July 6, 2011
Star Trek Voyager: Elite Force and Windows 7 64bit
This was the first time in a long time that I have had some time off to myself. When deciding what to do with my spare time I decided to bring out my old catalog and play a game that I hadn’t played in years and the first game that popped up was Star Trek Voyager: Elite Force.
For those of you who don’t know Star Trek Voyager: Elite Force is an old game, by gaming standards, released in 2000 and follows the exploits of the “hazard team” abord the starship Voyager. The “hazard team” is essentially a team of special forces operatives who are sent out to deal with “dangerous” situations that standard Starfleet personell aren’t equiped to handle, much like your modern day special forces.
While playing this it got me to thinking how much simpler the FPS genre was 11 years ago. The way games were made were far different then todays modern shooters. The biggest difference was how there were no extra features such as unlocks, upgrades, perks or leveling up. I also had to get used to the idea of using ammo stations and health stations. It’s been a good long time since I have had to deal with managing my health with my saves. There were a couple of times I actually had to move back to previous save because I had saved at a “inopertune” time.
It was intersting how different FPS genre has become over the past 10 years and I think they’ve actually tried to over complicate what is actually, what I think to be, a rather simple genre and shouldn’t need to be overly complex. Games like Call of Duty and the Battlefield series have taken the FPS genre to new, complex, heights with weapon and armor unlocks, upgrades and perks. It was actually really refreshing not having to worry about any of those things while playing and the only thing I had to think about was just running, shooting and listening to the entertaining dialouge and story. There was also no scripting outside of conversation pieces. There were simple stealth missions where you had to mostly “stay out of sight” but could still be in clear view.

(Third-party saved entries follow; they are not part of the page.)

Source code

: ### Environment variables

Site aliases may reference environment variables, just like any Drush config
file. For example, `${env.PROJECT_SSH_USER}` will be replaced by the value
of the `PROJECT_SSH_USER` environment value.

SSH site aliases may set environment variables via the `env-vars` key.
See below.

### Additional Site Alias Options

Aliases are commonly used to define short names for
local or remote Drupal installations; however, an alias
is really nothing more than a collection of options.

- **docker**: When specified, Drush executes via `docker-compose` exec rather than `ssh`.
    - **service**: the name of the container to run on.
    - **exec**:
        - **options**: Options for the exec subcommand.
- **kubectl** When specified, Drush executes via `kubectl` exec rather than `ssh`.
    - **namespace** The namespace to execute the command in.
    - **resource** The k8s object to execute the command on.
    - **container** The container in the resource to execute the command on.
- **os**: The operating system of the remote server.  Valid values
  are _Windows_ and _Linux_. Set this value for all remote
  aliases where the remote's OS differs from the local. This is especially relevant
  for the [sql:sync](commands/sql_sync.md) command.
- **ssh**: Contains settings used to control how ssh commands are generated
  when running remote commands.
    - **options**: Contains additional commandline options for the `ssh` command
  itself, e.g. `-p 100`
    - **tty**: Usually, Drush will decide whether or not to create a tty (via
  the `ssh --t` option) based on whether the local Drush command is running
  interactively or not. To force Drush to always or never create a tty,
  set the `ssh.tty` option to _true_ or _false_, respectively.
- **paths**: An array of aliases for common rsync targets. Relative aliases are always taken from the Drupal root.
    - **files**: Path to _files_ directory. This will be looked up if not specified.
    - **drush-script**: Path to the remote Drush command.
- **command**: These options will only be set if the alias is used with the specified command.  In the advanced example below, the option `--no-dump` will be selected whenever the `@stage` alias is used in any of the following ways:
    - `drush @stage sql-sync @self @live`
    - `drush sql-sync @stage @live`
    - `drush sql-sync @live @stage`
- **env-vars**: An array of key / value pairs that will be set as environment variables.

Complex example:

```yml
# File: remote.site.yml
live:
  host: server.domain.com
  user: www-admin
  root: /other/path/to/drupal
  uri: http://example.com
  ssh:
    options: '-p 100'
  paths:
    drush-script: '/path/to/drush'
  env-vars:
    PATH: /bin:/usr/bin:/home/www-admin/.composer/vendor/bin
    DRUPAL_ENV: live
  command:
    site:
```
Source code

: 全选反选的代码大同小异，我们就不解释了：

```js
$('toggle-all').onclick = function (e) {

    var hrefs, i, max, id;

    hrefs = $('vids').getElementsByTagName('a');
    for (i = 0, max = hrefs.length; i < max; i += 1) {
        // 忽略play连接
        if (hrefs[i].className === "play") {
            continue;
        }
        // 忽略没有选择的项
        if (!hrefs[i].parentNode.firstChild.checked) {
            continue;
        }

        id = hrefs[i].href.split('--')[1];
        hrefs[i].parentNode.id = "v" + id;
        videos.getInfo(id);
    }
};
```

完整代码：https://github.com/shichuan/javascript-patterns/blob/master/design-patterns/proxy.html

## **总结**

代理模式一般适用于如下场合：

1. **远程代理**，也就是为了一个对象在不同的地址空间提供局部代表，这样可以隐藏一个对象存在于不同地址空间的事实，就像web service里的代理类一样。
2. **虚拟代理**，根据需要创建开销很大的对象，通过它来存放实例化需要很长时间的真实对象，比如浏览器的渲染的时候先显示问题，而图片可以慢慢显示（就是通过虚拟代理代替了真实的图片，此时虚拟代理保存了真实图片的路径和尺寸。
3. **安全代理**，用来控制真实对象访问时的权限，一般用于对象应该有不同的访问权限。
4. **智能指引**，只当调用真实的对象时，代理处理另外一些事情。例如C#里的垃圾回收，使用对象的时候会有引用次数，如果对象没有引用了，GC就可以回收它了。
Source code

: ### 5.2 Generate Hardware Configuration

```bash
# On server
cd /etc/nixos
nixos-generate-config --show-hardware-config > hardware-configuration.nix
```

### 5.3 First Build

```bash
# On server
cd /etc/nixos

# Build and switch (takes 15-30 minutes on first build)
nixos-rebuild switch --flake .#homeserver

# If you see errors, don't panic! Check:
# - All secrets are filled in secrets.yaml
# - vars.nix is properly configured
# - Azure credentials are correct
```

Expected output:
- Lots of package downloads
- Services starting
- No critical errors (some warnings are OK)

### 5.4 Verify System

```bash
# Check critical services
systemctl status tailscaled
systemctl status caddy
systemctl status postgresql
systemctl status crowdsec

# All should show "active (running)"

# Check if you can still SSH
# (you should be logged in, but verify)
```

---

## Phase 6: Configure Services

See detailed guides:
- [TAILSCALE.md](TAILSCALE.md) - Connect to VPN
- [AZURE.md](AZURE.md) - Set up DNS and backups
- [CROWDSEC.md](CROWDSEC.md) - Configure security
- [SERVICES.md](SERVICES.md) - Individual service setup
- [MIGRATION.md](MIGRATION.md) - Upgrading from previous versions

Elite Force was a great way to go back to a time when things were simple, fun and exciting where enemies would come at you in hordes and level layouts were huge and all that was required to beat the final boss was to shoot it three hundred thousand times. It was the most fun I’ve had in years and funny enough I didn’t put it down until I played it all the way through.
Installing this “ancient” game was not as simple as installing it from the CD. I had to go to some lengths to get it installed on a Windows 7 64bit system running on a AMD Phenom II X4 965, 8GB of ram, Radeon 5870 running on the latest drivers. Having said all that I thought it would be nice to give you the steps I took to get this installed and running.
1. Grab your CD and copy all files to a folder somewhere on your computer
2. Go to the directory you copied all of the files and go to the setup folder
3. Right click on the setup.exe file inside the setup folder and click the compatability tab and set these settings .
a. Check run compatibility mode and set it to Windows 2000
b. Check disable desktop composition
c. Check Disable display scaling on high DPI settings
d. Check Run this program as an administrator
4. Keep in mind this step can take as much as 20 minutes before you see any results. Run the setup.exe file as administrator. On my system it took 20 minutes before I saw ANY signs that it was working. If you don’t see signs that something is working be patient it should start working.
5. Now that the program is installed there are still a few other things that I had to do to get things functioning correctly. One thing to note about older games that were designed before the advent of 64 bit systems and 1GB video cards. Is that most of them can’t handle multi core processors and system memory over 4Gb including your video card. What we have to do is make the game think it’s running on an older system. I should mention I would try getting the game to work without changing these settings as it’s just easier. If the game functions at the settings you desire then you have no need to follow the following steps.
6. Launch msconfig by clicking on the Windows button and typing msconfig
a. Click the boot tab
b. Click advanced options
c. Set the maximum memory to what brings your total system memory under 4Gb including your video cards memory. For example if you have a 1Gb video card memory you would set the maximum system memory to 3000
d. This step can be done in two ways and it depends on what you prefer. You need to set your system to use only 1 processing core instead of 2 or 4 or 6 or whatever your system currently has. Most older games can’t utilize multiple cores and in cases where they can it often ruins performance having multiple cores instead of one. Choose one of the two options that bests suits you:
1. Go back to the boot options where you set your maximum memory and check the number of processors box and set it to 1. This will set your system to use only 1 processor and until you set it back it will only use one processor.
2. Launch the game and press control + alt + delete and click on task manager. In task manager click processes and look for the stvoy.exe. Right click on stvoy.exe and click select affinity and uncheck every box execpt CPU 0. This will set only stvoy.exe to use one core instead of all of them. For some people this would be a better option.
These were the steps I took to get the game working on Windows 7 64bit. The steps may vary a little depending on your circumstance and if you have problems please feel free to post here and if you have another solution that works as well please post it as well. I hope this has helped someone out there looking to take a stroll down nostalgia lane.
I should also mention that you follow these steps at your own risk and that I am NOT responsible for any damage caused to your system.